[EXERCISE PROMPT] The required result is every line of the records that includes "nose".

** RECORDS PROVIDED follows **

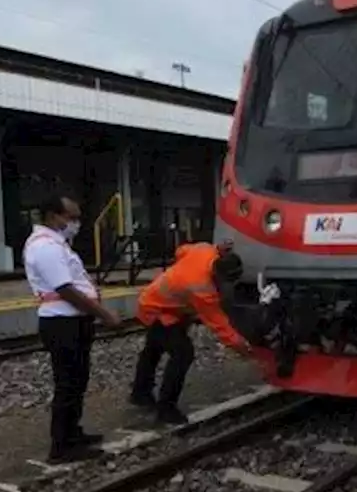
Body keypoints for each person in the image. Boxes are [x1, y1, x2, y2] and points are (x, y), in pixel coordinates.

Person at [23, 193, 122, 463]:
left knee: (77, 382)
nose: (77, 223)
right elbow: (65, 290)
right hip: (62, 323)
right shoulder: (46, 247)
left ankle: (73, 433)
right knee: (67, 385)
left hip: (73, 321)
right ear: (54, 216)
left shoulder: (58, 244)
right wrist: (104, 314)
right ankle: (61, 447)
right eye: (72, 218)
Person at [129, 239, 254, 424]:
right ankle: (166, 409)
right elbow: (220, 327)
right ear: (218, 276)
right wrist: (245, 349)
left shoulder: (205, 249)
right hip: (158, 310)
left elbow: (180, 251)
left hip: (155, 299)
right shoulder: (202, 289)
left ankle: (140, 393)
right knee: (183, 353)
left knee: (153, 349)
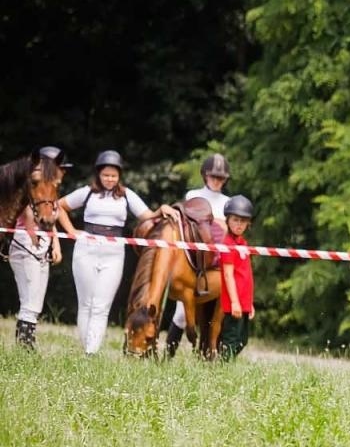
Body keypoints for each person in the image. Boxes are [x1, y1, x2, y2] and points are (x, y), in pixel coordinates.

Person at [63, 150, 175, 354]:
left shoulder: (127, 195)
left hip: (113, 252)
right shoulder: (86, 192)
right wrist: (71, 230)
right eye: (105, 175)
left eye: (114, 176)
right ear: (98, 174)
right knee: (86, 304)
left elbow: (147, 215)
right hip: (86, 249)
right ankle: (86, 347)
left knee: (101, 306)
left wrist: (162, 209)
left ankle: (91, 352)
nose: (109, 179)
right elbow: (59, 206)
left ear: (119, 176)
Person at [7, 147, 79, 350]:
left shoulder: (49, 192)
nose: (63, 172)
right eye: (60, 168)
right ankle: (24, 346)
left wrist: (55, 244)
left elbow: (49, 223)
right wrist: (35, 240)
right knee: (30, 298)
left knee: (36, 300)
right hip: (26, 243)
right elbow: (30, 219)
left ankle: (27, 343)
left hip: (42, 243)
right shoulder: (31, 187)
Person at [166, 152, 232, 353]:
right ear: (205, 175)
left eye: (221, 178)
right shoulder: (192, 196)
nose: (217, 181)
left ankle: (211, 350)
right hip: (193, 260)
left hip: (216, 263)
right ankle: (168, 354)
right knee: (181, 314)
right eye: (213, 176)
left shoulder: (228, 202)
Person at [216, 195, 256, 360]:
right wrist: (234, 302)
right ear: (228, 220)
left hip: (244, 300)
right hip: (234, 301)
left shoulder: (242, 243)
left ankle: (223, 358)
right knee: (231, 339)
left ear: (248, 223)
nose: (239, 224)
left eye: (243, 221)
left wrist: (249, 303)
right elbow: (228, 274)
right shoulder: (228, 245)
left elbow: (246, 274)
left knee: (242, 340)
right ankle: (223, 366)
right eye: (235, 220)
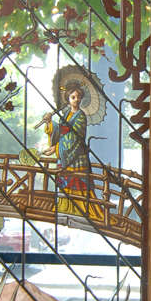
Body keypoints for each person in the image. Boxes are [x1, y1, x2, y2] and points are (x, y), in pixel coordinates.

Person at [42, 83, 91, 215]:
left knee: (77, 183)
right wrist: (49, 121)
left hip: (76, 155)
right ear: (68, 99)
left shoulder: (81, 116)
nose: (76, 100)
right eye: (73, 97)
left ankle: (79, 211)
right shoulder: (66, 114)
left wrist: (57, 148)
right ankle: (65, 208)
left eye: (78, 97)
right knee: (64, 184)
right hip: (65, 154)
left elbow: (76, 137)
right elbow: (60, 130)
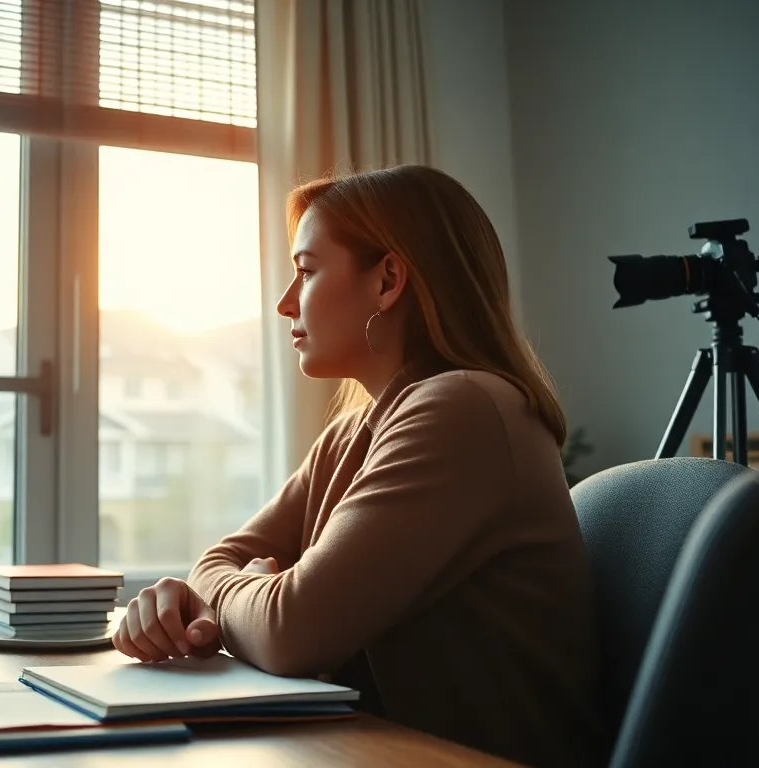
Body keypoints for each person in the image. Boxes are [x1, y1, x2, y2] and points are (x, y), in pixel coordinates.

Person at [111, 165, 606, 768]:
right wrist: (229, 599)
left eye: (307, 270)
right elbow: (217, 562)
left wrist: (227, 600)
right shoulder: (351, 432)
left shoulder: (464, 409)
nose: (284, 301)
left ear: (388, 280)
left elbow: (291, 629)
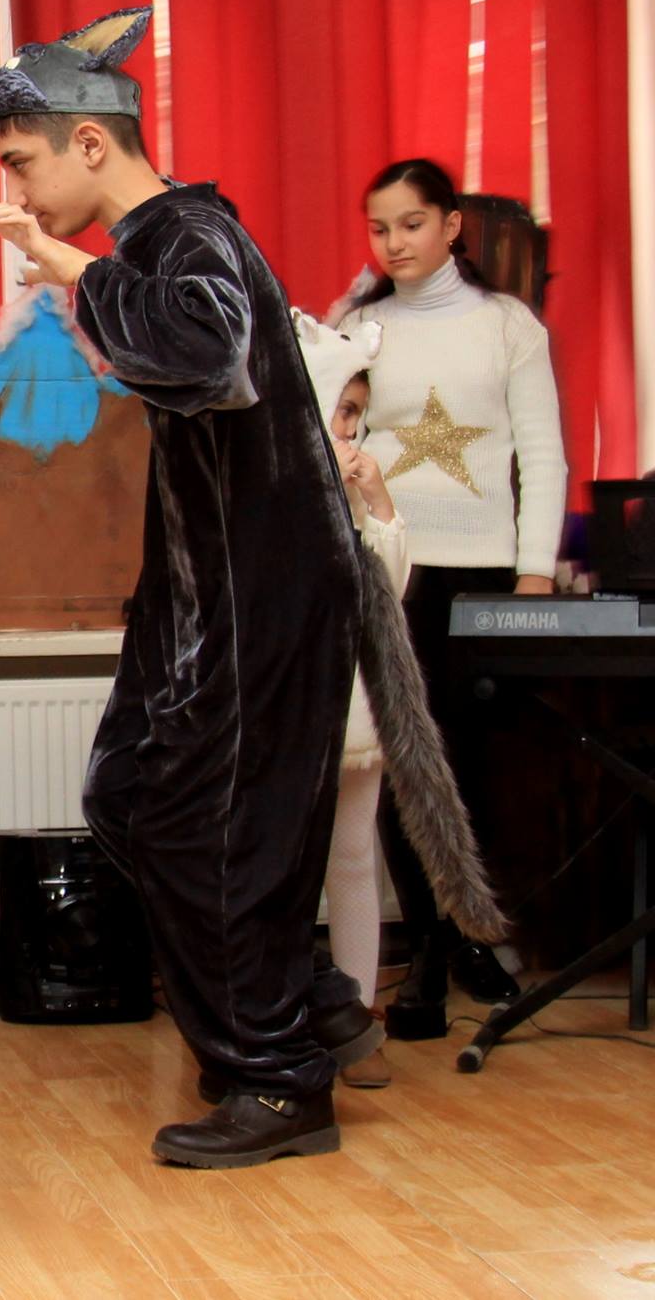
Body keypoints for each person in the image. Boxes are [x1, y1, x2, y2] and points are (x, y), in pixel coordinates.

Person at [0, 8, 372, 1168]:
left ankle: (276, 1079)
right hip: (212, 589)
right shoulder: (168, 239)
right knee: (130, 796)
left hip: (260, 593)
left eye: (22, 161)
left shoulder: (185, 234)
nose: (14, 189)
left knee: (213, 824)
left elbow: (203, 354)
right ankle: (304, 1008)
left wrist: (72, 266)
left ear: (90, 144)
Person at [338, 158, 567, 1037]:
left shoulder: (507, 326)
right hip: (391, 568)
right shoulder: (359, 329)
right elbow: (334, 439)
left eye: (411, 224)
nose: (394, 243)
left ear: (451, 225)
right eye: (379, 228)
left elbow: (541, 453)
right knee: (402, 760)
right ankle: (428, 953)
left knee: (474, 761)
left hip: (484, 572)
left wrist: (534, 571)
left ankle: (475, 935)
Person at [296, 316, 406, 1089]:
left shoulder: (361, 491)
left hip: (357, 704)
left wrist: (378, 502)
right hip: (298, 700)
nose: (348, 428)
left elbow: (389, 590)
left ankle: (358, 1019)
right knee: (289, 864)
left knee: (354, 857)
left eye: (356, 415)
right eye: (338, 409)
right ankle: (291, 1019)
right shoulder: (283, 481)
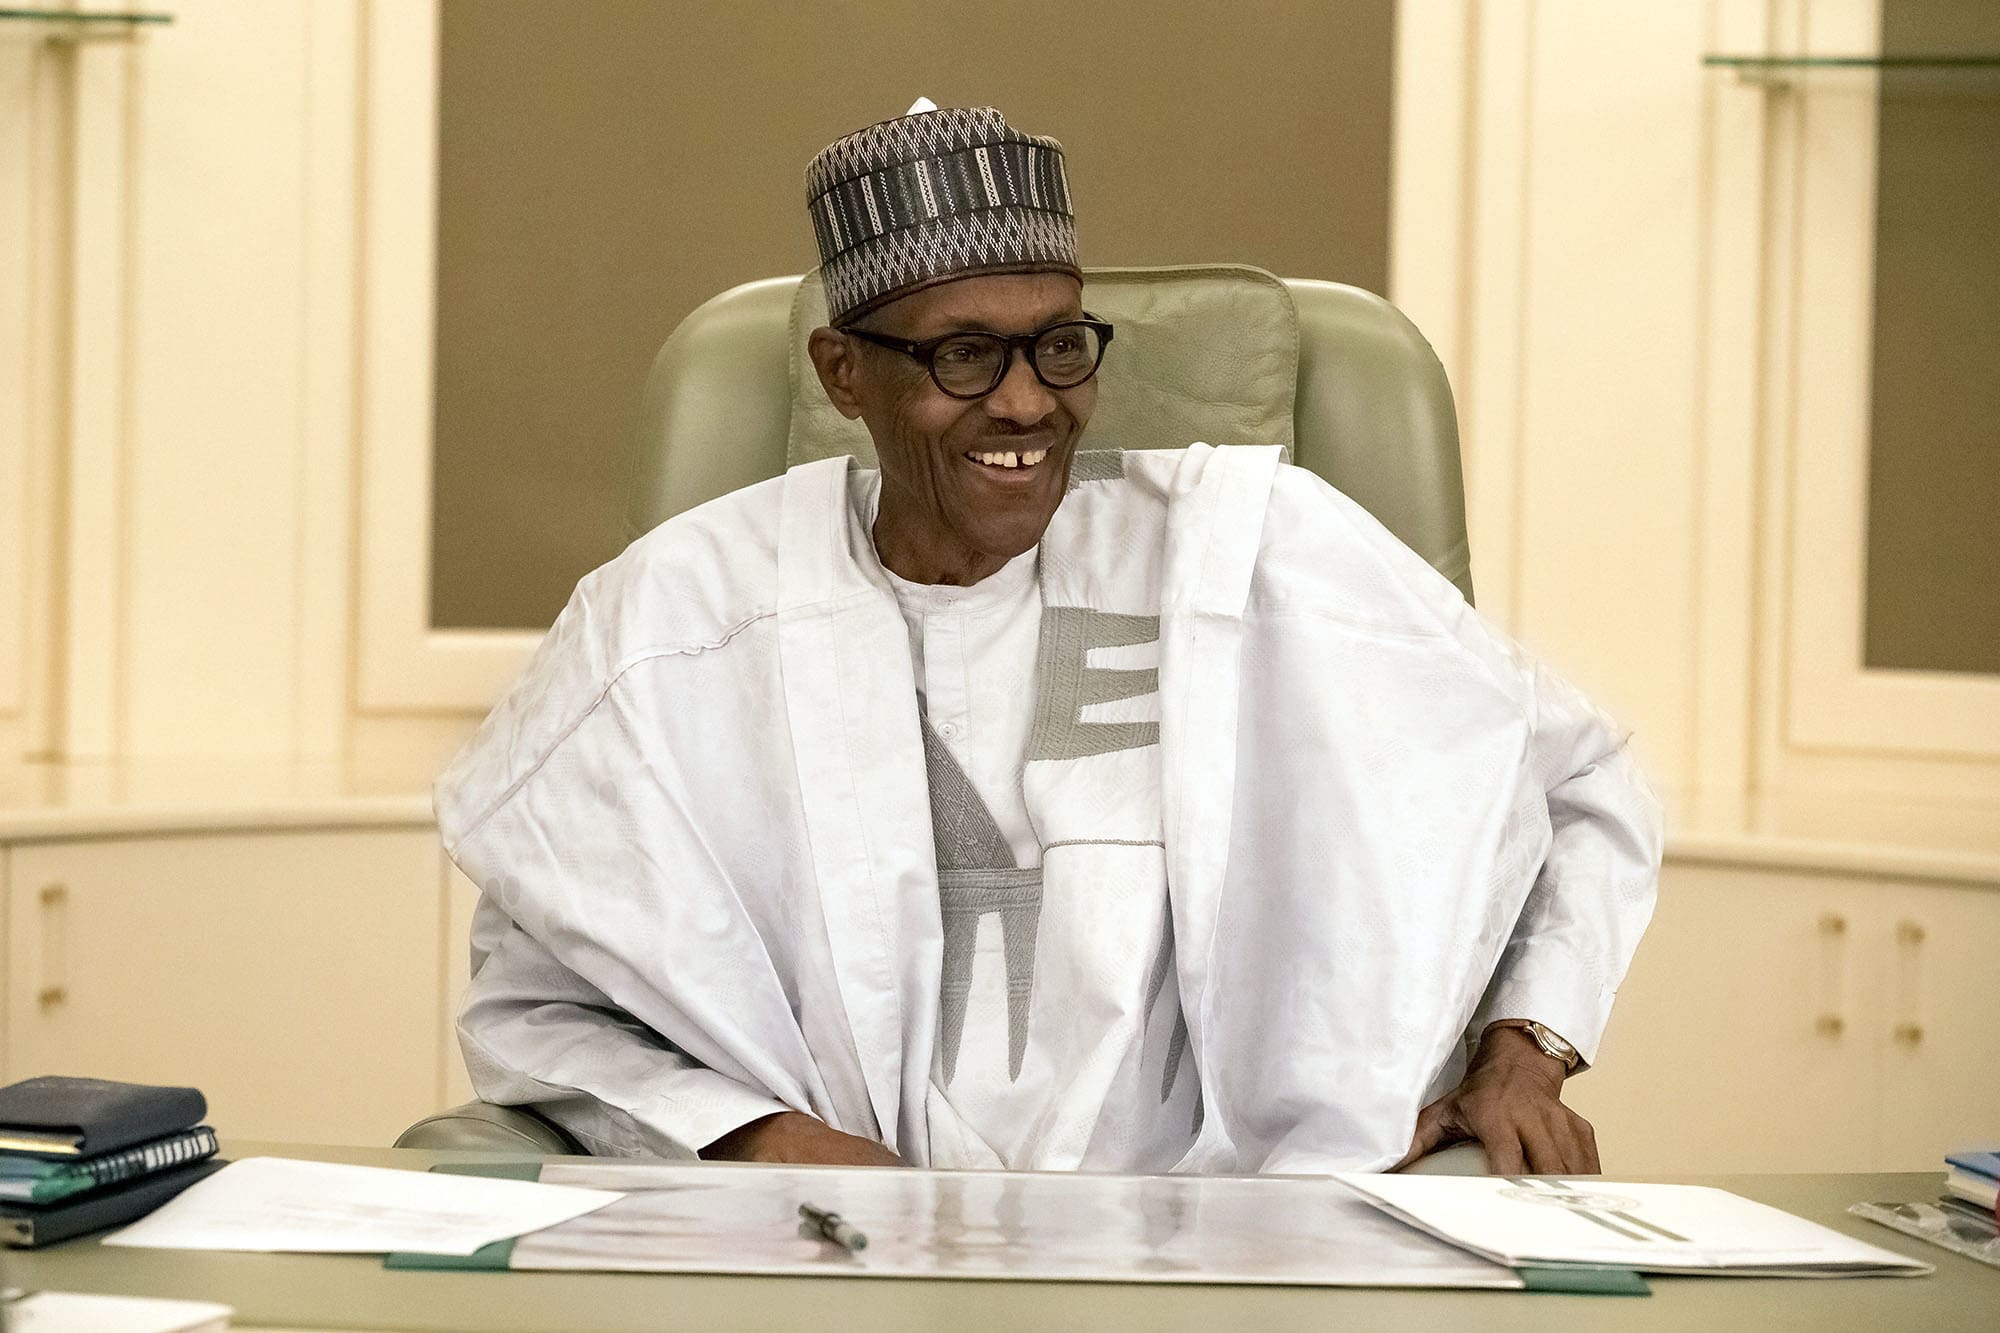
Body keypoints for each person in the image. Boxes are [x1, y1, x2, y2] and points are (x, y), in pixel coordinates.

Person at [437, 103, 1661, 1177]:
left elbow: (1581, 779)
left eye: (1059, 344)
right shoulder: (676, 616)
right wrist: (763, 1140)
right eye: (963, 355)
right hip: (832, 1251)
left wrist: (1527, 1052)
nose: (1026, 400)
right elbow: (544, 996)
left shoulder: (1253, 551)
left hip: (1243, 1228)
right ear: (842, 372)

** End of RECORDS PROVIDED **

[RESPONSE TO THIS TASK]
nose: (77, 223)
nose: (109, 179)
nose: (63, 172)
nose: (217, 181)
nose: (239, 224)
nose: (76, 100)
nose: (284, 301)
nose: (14, 189)
nose: (394, 243)
nose: (348, 428)
nose: (1026, 400)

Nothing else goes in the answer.